#### EXTRAIT DU DOCUMENT:
◆ ◆ ◆ ◆

Rhodia bondit de plus de 48% à 31,27 euros pour s'aligner sur l'offre de Solvay. Le groupe de chimie belge a annoncé ce matin une offre d'achat amicale de 3,4 milliards d'euros, soit 31,60 euros par action, sur son homologue français. La proposition, qui représente une prime de 50% par rapport au cours de clôture de vendredi (21,065 euros), a été recommandée à l'unanimité par le conseil d'administration de Rhodia. "Le projet présenté aujourd'hui est une formidable opportunité pour Rhodia, pour ses équipes, et ses actionnaires", a commenté le PDG du groupe français, Jean-Pierre Clamadieu.

◆ ◆ ◆ ◆

#### DONNÉES FOURNIES:
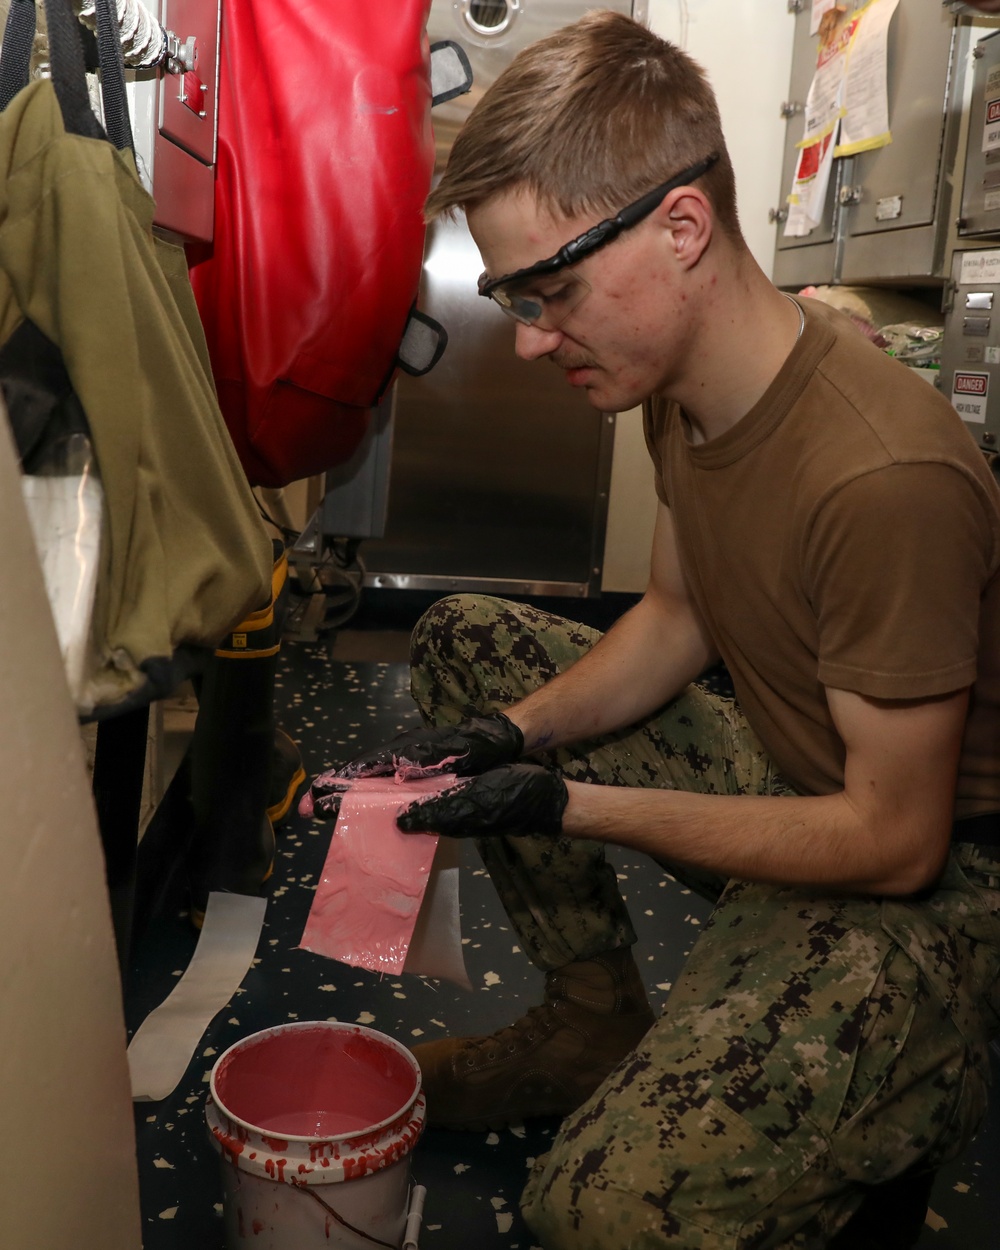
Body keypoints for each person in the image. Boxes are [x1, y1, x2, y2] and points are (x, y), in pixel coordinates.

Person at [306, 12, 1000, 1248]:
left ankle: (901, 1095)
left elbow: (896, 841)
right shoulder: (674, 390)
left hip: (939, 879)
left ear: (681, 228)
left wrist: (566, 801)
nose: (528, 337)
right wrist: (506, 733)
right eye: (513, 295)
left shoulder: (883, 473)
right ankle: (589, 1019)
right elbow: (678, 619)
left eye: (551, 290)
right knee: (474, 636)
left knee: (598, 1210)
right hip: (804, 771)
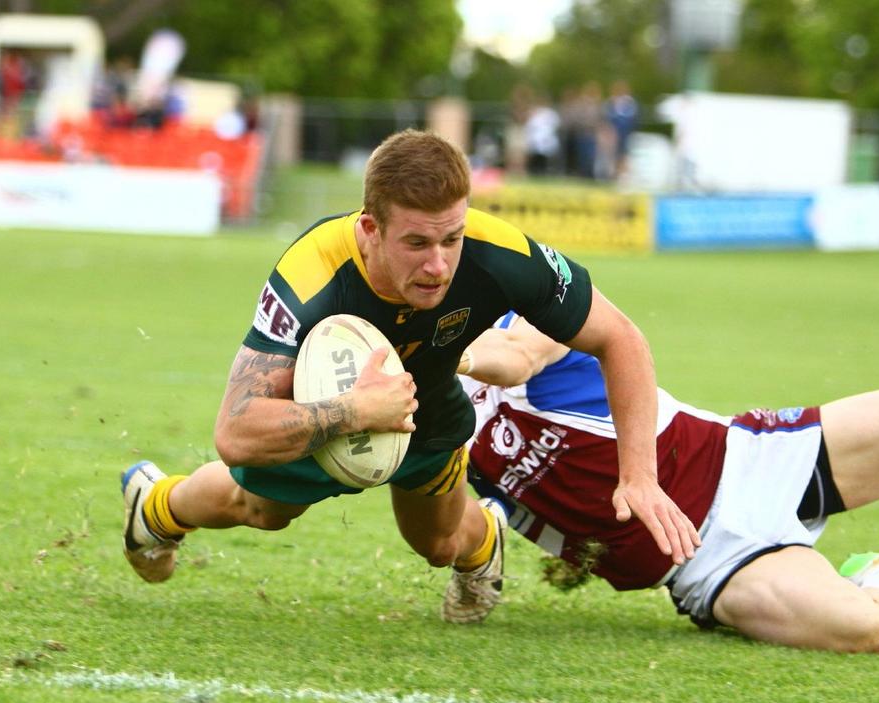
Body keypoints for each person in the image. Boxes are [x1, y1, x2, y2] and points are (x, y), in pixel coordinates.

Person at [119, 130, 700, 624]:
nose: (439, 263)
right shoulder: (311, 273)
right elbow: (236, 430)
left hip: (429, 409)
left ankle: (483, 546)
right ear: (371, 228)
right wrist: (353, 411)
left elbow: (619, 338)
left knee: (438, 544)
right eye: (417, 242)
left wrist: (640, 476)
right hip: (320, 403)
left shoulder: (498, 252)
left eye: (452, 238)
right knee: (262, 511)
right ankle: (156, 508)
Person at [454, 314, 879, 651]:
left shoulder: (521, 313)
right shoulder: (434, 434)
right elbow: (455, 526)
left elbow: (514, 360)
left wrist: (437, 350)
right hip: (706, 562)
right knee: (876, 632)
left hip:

◆ ◆ ◆ ◆

#### TÂCHES À RÉALISER:
(A) Dans l'article sur l'offre de Solvay pour Rhodia, recopiez le passage allant de « Rhodia bondit de » jusqu'à « français, Jean-Pierre Clamadieu. » inclus.
(B) Poursuivez l'article sur l'offre de Solvay pour Rhodia en reprenant juste après sa dernière phrase.

#### RÉPONSES PAR TÂCHE:
(A)
Rhodia bondit de plus de 48% à 31,27 euros pour s'aligner sur l'offre de Solvay. Le groupe de chimie belge a annoncé ce matin une offre d'achat amicale de 3,4 milliards d'euros, soit 31,60 euros par action, sur son homologue français. La proposition, qui représente une prime de 50% par rapport au cours de clôture de vendredi (21,065 euros), a été recommandée à l'unanimité par le conseil d'administration de Rhodia. "Le projet présenté aujourd'hui est une formidable opportunité pour Rhodia, pour ses équipes, et ses actionnaires", a commenté le PDG du groupe français, Jean-Pierre Clamadieu.

(B)
"Nous voyons la possibilité de doubler notre Rebitda (excédent brut d'exploitation récurrent) à presque 2 milliards d'euros et de créer une plateforme majeure de la chimie avec des positions mondiales sous la bannière de Solvay", a souligné de son côté, Christian Jourquin, directeur général du groupe belge.
Le nouvel ensemble réalisera un chiffre d'affaires de 12 milliards d'euros et un Rebitda de 1,9 milliard.
Selon Solvay, cette acquisition sera relutive sur le bénéfice net par action dès la première année. Au-delà des synergies de revenus, les synergies de coûts annuelles sont estimées à 250 millions d'euros à terme de trois ans.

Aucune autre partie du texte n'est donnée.